Football League World
·14 April 2025
Reports have revealed there are multiple parties interested in buying the club
As reports of a possible ownership change swirl around Sheffield Wednesday, attention has quickly turned to what the club’s next custodians must prioritise.
The challenges are significant, but so too is the potential. On and off the pitch, Wednesday remain a sleeping giant in desperate need of structural reform.
Here are three urgent areas that any incoming ownership group must address to steady the ship and build for long-term success.
Sheffield Wednesday entered the 24/25 season with the second-oldest squad in the division and a disproportionately high wage bill. A reactive, short-termist approach to recruitment over several seasons has left the club with an unbalanced, ageing group and a limited pool of assets with resale value.

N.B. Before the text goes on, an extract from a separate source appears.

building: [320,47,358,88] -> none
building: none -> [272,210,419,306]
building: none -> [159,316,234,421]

Since arriving in October 2023, Danny Röhl has attempted to modernise the team’s playing style and bring intensity to a squad not built in his image.

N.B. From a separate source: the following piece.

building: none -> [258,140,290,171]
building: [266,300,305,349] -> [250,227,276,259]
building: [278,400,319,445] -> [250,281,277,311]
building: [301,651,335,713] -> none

However, without a sporting director, head of recruitment, or robust scouting structure behind him, many signings have been inconsistent at best - players who flatter to deceive, lacking the cohesion and planning seen at more forward-thinking clubs.
When it comes to big games, the Owls are still leaning heavily on veterans who oversaw the promotion push two seasons ago. The absence of meaningful succession planning has created a team that feels in transition, but without clear direction.

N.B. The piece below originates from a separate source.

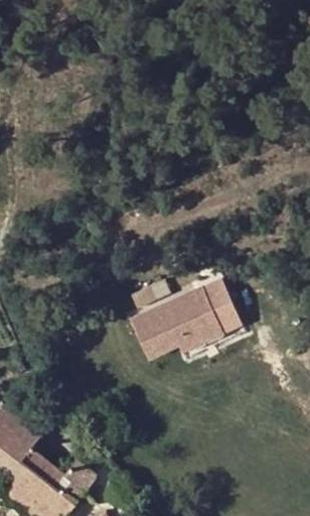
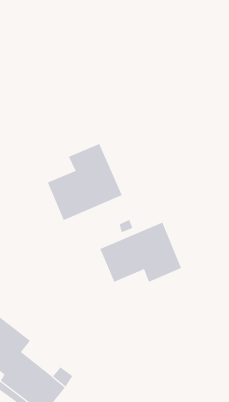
building: none -> [47,143,123,221]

Any new ownership group must introduce a coherent recruitment strategy, centred on younger players, data-led scouting, and long-term squad building. Player trading must become a core part of the model - not just to balance the books, but to enable upward mobility on and off the pitch. Without this shift, the club will continue to rely on stopgap solutions and expensive, underperforming rebuilds.
Sheffield Wednesday's support base remains one of the most loyal and sizeable in the EFL, with attendances that frequently rival those of Premier League clubs. Yet despite this commercial potential, the club continues to post some of the largest operating losses in the Championship - and more worryingly, is now facing an acute cashflow crisis.
In 2023/24, the club’s pre-tax loss widened to £10.0 million, up from £7.2 million the previous year, even as revenue increased by 36% to a club-record £26.3 million.
Chairman Dejphon Chansiri has continued to personally fund shortfalls, contributing an estimated £10 million. But this model is no longer sustainable - and recent developments make clear that the financial cracks are widening.
Player and staff wages have gone unpaid in recent months. Season ticket revenue from the January 2024 early sales has reportedly already been exhausted, raising questions about how those funds have been allocated and why such a shortfall exists with months of the season still to play.
These issues suggest not just financial instability, but a deeper absence of fiscal planning, risk management, and day-to-day accountability.
Crucially, there is no evidence of a strategic financial plan. Commercial opportunities continue to be missed, and operational inefficiencies persist.
The next ownership group must urgently instil financial discipline and transparency. This means re-establishing proper financial controls, restoring cashflow health, and ensuring all revenue streams - from matchday to sponsorship - are being fully and wisely utilised.
Progress will remain out of reach until finances are brought under control and aligned with modern governance standards.
At present, Wednesday operate without a board of directors - a basic requirement for clubs under the EFL’s rulebook. There is no sporting director to bridge the gap between football operations and ownership, no clear chain of decision-making, and no formal senior executive structure in place. In essence, all roads lead to the chairman - and that is precisely the problem.
In practice, Dejphon Chansiri has governed the club in a vacuum, relying on a tight inner circle of advisors for guidance. This culture of informality - where significant decisions are made by unelected, unaccountable individuals - is unsustainable.
A modern football club must be underpinned by transparent structures and qualified personnel. Sporting directors, heads of recruitment, analysts, and board members are no longer luxury items - they are non-negotiables at any club with serious ambitions.
For any new ownership group, the immediate priority must be to professionalise Wednesday’s internal operations. That means naming a proper board, appointing a sporting director with a clear long-term plan, and ensuring that footballing decisions are made by people with relevant expertise and oversight.
Without those foundations in place, even the most well-funded rebuild risks being undermined by short-termism and a lack of strategic direction.